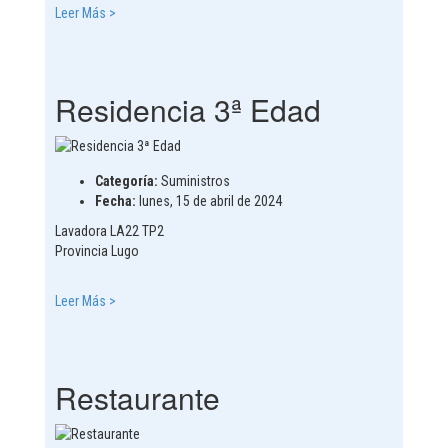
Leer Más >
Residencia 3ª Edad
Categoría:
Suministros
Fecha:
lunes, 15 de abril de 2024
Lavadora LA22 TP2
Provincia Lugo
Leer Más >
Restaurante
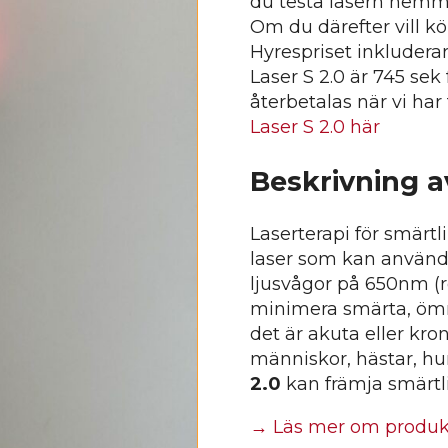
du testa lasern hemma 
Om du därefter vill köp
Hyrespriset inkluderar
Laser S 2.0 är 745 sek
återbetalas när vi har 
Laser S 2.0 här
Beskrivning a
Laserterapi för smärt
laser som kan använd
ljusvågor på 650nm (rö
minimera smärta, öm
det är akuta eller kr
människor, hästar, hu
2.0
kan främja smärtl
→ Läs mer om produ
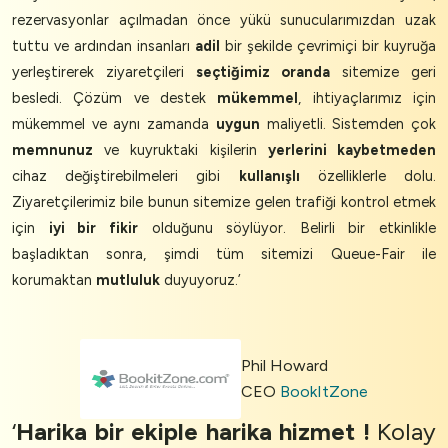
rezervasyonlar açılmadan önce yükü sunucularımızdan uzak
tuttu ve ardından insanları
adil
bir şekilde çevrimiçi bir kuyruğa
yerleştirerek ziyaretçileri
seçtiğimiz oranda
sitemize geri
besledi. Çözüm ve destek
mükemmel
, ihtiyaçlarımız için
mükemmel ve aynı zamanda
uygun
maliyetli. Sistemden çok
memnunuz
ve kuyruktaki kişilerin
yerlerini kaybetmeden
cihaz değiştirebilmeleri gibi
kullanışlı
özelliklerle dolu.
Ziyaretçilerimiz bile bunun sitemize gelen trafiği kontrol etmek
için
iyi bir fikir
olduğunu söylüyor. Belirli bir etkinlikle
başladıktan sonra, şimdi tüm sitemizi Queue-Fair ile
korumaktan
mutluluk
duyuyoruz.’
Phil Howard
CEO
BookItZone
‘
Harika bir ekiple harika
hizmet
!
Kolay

..........

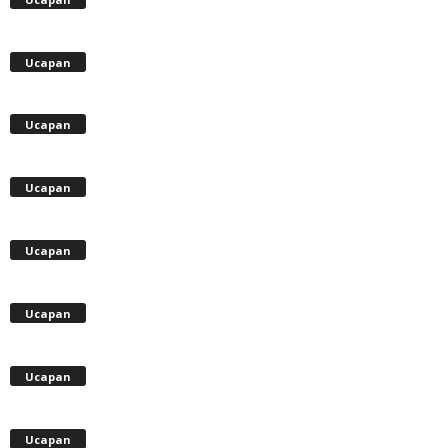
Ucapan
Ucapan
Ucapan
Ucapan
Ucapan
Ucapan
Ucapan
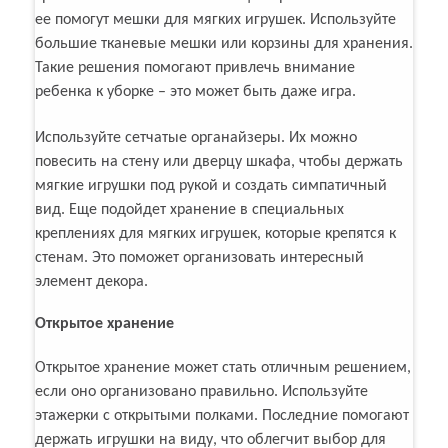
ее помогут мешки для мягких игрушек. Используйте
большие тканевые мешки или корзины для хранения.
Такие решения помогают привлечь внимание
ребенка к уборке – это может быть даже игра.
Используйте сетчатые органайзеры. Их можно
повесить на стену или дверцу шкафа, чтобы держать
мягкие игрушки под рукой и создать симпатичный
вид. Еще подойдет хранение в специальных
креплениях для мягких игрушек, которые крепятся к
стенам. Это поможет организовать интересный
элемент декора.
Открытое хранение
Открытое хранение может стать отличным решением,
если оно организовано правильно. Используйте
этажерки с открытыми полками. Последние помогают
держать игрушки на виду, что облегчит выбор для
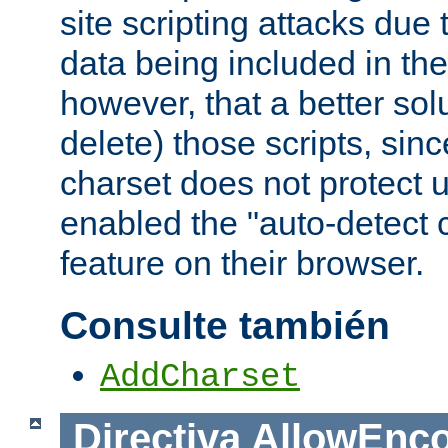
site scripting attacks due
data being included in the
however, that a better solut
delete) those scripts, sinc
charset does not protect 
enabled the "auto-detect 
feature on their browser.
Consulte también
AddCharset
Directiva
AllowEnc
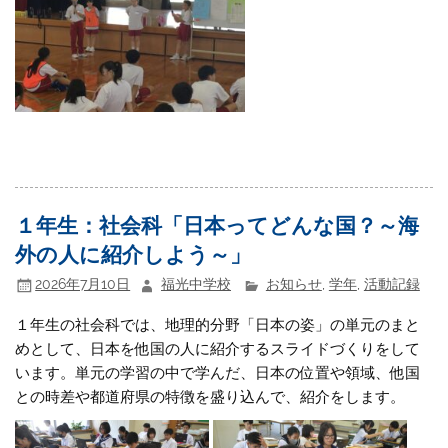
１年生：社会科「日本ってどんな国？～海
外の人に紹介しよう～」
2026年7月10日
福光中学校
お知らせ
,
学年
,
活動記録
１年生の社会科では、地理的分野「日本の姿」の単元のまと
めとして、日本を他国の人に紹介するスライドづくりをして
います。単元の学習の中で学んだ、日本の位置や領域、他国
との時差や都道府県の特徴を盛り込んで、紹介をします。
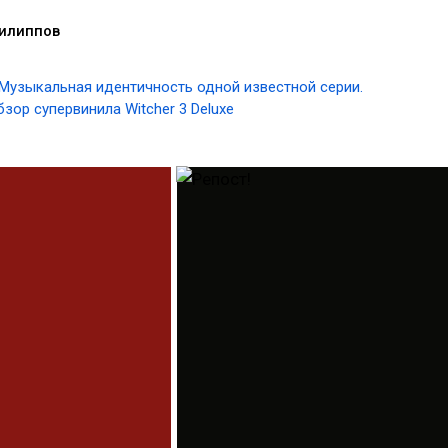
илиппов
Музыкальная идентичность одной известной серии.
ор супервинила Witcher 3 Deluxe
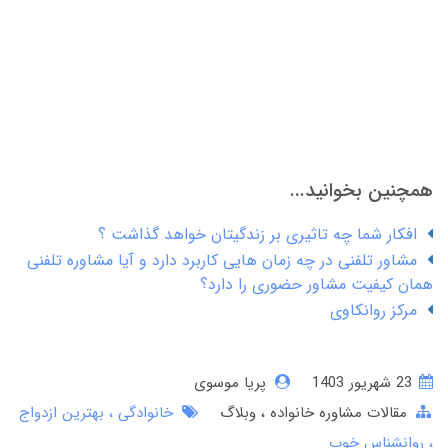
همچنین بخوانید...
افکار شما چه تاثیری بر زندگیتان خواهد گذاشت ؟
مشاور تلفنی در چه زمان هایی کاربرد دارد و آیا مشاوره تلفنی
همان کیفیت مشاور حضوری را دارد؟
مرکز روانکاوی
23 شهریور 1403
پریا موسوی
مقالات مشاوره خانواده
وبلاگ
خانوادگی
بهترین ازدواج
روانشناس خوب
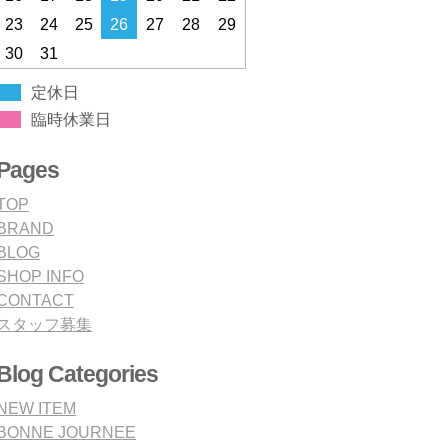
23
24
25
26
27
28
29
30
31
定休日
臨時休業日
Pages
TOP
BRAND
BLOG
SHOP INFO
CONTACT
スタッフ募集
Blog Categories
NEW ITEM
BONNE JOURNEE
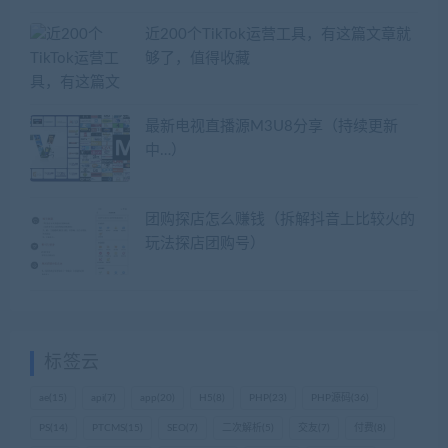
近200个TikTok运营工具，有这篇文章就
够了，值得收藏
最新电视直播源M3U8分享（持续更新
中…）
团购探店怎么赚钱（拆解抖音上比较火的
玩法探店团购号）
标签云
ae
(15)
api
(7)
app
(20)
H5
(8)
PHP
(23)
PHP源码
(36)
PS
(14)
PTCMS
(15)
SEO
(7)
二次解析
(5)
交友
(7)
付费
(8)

..........

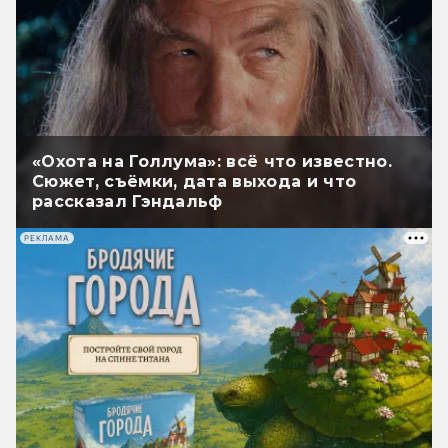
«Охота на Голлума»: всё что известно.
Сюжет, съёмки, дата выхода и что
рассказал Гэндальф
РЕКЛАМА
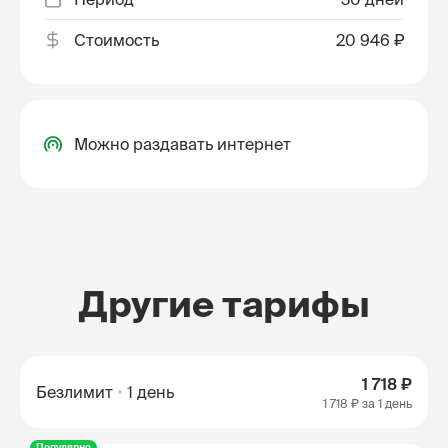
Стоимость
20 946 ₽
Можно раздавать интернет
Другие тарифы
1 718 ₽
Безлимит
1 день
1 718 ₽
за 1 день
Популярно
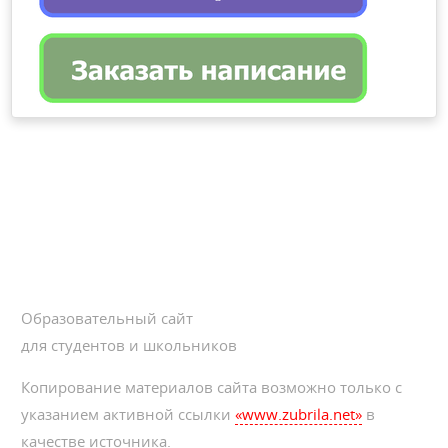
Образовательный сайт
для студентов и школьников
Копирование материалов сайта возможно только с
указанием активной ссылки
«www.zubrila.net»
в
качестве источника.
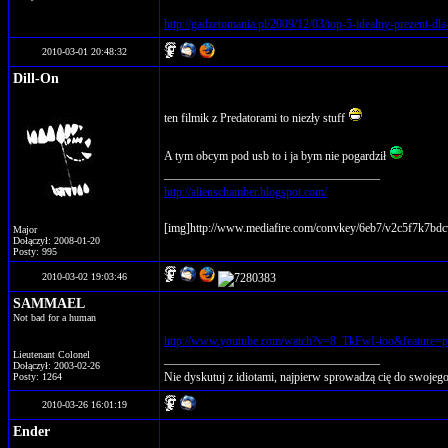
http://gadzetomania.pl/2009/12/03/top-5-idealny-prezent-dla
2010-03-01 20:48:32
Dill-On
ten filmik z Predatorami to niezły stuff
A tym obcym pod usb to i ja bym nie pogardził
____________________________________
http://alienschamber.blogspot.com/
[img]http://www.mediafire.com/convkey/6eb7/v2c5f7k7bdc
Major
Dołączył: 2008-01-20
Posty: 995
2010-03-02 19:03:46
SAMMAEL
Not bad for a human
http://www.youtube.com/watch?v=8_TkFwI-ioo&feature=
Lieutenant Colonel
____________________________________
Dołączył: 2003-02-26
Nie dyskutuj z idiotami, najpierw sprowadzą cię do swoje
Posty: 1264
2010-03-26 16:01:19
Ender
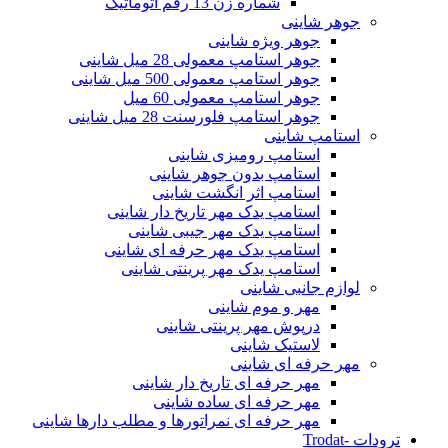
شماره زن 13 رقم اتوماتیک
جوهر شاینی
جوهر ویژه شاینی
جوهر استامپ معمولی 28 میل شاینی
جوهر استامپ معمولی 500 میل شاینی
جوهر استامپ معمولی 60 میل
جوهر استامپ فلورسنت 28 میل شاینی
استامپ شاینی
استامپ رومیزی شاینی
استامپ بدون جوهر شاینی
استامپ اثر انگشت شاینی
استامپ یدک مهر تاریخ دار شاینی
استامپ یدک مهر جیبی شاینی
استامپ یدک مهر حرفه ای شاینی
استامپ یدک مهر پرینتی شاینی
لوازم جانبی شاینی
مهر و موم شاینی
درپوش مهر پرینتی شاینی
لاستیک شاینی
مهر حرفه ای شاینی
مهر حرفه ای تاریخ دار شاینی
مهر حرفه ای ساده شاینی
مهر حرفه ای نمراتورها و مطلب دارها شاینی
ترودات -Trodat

..........

◆ **WORK TO BE COMPLETED**
Please list every line in the items above that contains the string "Dołączył", copying each line in full. Case counts.

◆ **EXERCISE ANSWER**
Dołączył: 2008-01-20
Dołączył: 2003-02-26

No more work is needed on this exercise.